Veles used a flicker of magic, and the crop was torn from Thwaites’s hand, flying through the air to land in his own outstretched palm. He broke the crop over his knee and dropped it. “I control this interrogation,” he said, meeting Thwaites’s gaze. “I will not warn you again.”
“And it’s coming along so beautifully,” Thwaites retorted sullenly, but he did not make another move toward Jasinski.
Veles returned his attention to the prisoner. “What’s in your apartment and store that’s connected to the gessyan?”
It took Jasinski a moment to reply, as if his addled mind were searching for words. “Books. Papers. Drawings. Things.”
“Can you use them to control the gessyan?” Veles pressed.
“No. Need the stones.”
Veles cursed in Romanian.
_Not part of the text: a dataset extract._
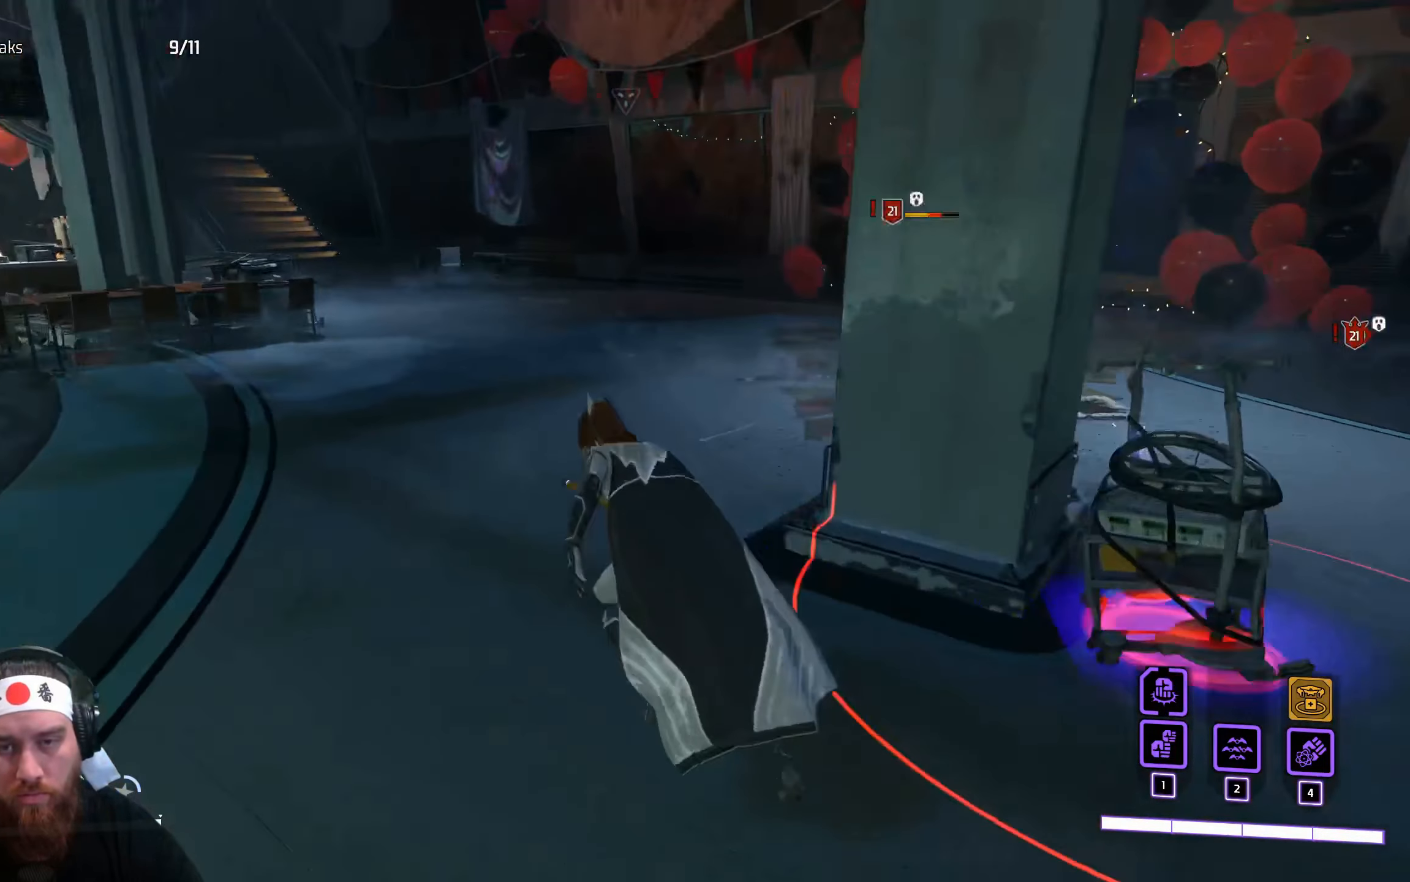
{"keys": ["shift", "w"], "mouse": [], "events": [[117, "a", "up"]]}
He began to pace. They had chosen to interrogate Jasinski in the Vesta Nine storage building where Tumblety and Brunrichter constructed their automatons and created their clockwork corpses. The air stank of decay and embalming fluid. Guards surrounding the perimeter of the building ensured that they would not be disturbed, and the wardings around the interrogation area contained Jasinski’s power. The single overhead light did little more than intensify the shadows surrounding them. And though Veles had used his magic to make certain that nothing would trigger either the clockwork corpses or the automatons, yet he eyed their still, unnatural forms with suspicion.
“How much did you tell Thomas Desmet about the stones?” Veles asked. The drug mixture he had concocted was lethal in high dosages, and he had made a strong portion to assure Jasinski’s compliance. The poison would give them a finite amount of time to question their prisoner, but make him more docile, stripping away most of his magic. It was a devil’s bargain, in more ways than one.
Veles watched Jasinski closely. Every witch worth their salt had a death spell, a final curse to cheat an enemy of victory. Veles’s own conjuration would send a city block up in flames. Other witches he had known took different approaches, al
l of them unpleasant and fatal to themselves and their captors. He did not want Jasinski to regain enough lucidity to use his.
“Enough. Enough that he knew how important it was. He waived the fee.” Jasinski’s voice was barely above a whisper. “Desmet knew the things in the crate were magic. Dangerous.”
“Did you tell him about the gessyan? About Vesta Nine?”
“No. Just… bad spirits.”
Thwaites moved to backhand Jasinski, but Veles’s arm snapped out, stopping Thwaites before he could touch the drugged witch. “If you make another move to hit him, I will hurt you,” Veles growled.
“We’re not getting anywhere!” Thwaites snapped. “He’s not so tough now.”
“A drugged witch is unpredictable,” Veles said with more patience than he felt. “Like a wounded dog. Ask him questions, he’ll answer. Rough him up, and he may be able to summon up enough magic to incinerate you in self-defense.”
Thwaites’s eyes widened, and he stepped back, sulking. “What good are your drugs, then?”
“He hasn’t incinerated you yet, has he?” Veles replied, then ignored Thwaites and turned back to Jasinski.
“How do I control the gessyan?” Veles asked. “How do I use the Russian stones and the witch’s book?”
“You can’t,” Jasinski said, his voice drifting and unsteady. “Need the Logonje… priests. Holy magic…”
Veles felt his temper rising. “Tell me what I want to know. I can give you an easy death—or a hard one.”
Jasinski straightened and for one terrifyingly coherent moment, his eyes were clear and his voice steady. “Go to Hell,” he said, and muttered a word of power. He was dead before the breath left his body.
“What just happened?” Thwaites demanded. “Did you bugger this up?”
Without a backward glance, Veles clapped his hands and Thwaites was hurled across the room, slamming into the wall. He landed hard on his back, dirtying his bespoke Savile Row suit. Thwaites lay still, cursing a blue streak, as Veles moved forward cautiously and felt for a pulse.